By CECiLiA CHAN
GSN Managing Editor
Gilbert currently has no intention of rescinding or amending a ban on feeding homeless cats on public property, but will soon post resources to help them on the town webpage.
“Our team is working on putting together information on TNR and feral cats on the website,” town spokeswoman Jennifer Harrison said. “We expect to have this misinformation available in the next month or so.”
Vice Mayor Eddie Cook said Gilbert would likely follow neighboring Mesa and Chandler and point people to the Animal Defense League of Arizona.
The animal protection organization is a leader in the state for spaying and neutering pets and outdoor cats.
It traps, fixes and returns about 15,000 cats a year in Maricopa County under a program known as Trap, Neuter and Return or TNR, which reduces cat population through sterilization.
Cook has been meeting with a few homeless cat advocates who are determined to find a compromise to the town’s law passed in May 2018. People can still feed cats on private property with the owner’s permission.
Although the law doesn’t prohibit TNR on town property, having food in a trap is considered feeding.
Once a cat is fixed, it’s returned to its colony, where volunteers known as caregivers feed them so they don’t roam into other neighborhoods allowing unfixed strays to fill the void.
Mesa resident and feral cat advocate Lucy Linder, who has been meeting since October with the town attorney and the parks and recreation direction, expressed frustration at the impasse.
“Nine months later it’s still the same problem,” said Linder in a meeting last week with Cook and fellow advocate Dianne Rogers. “I’d like to see something happen, change something so trapping is allowed, a half-way point to alleviate some of the negativity that comes with this ordinance.”
Cook said they were all on the same page when it comes to reducing the feral cat population.
Earlier this year, he pitched a pilot program to town administration where a discrete area on town property could be set aside to capture data on TNR.

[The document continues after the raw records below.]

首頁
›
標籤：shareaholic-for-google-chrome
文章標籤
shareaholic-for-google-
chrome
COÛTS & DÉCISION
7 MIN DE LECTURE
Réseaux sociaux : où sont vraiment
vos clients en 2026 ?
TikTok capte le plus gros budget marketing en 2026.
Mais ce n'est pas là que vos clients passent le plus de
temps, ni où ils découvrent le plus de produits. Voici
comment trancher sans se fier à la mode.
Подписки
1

But he garnered no support over concerns of liability by having the Defense League, which uses volunteers, oversee the program, according to Cook.
“I did all I could,” Cook said. “I’m only one of seven on the Council.”
Town officials were reluctant to address the situation because the bottom line is Gilbert doesn’t have a problem with feral cats, he said.
“They looked at the records and there’s not a significant number of complaints in Gilbert of any particular area that cats are causing a tremendous amount of nuisance,” Cook said. “They’re more concerned about nuisance than the inability to trap.”
Rogers asked if there was a problem that caused the town to adopt the ordinance.
Cook said just like people are prohibited from changing their vehicle’s motor oil on town property, the feeding ban is just another thing that got added to the list.
He added that people dumping piles of cat food on public property, which attracted other animals and insects prompted the ordinance.
“Because of the ordinance, people are intimated and hesitant to continue feeding,” said Linder, who was working with two apartment complexes in Gilbert on a TNR program.
She later said she knew of about 50 caregivers in Gilbert who are no longer feeding in fear of prosecution.
Gilbert Police have issued three citations and made one arrest relating to the ordinance.
“When they see people are being targeted or allegedly being targeted, that further prevents from feeding,” Linder said.
One of Cook’s suggestions was for Linder and Rogers to find a state legislator who was willing to sponsor a bill to address the issue for Arizona.
Linder and her group were not the only ones looking to find a resolution.
A group recently formed in Gilbert in support of feral cats and is holding its first meeting this month to discuss how to abolish or amend the town’s feeding ordinance.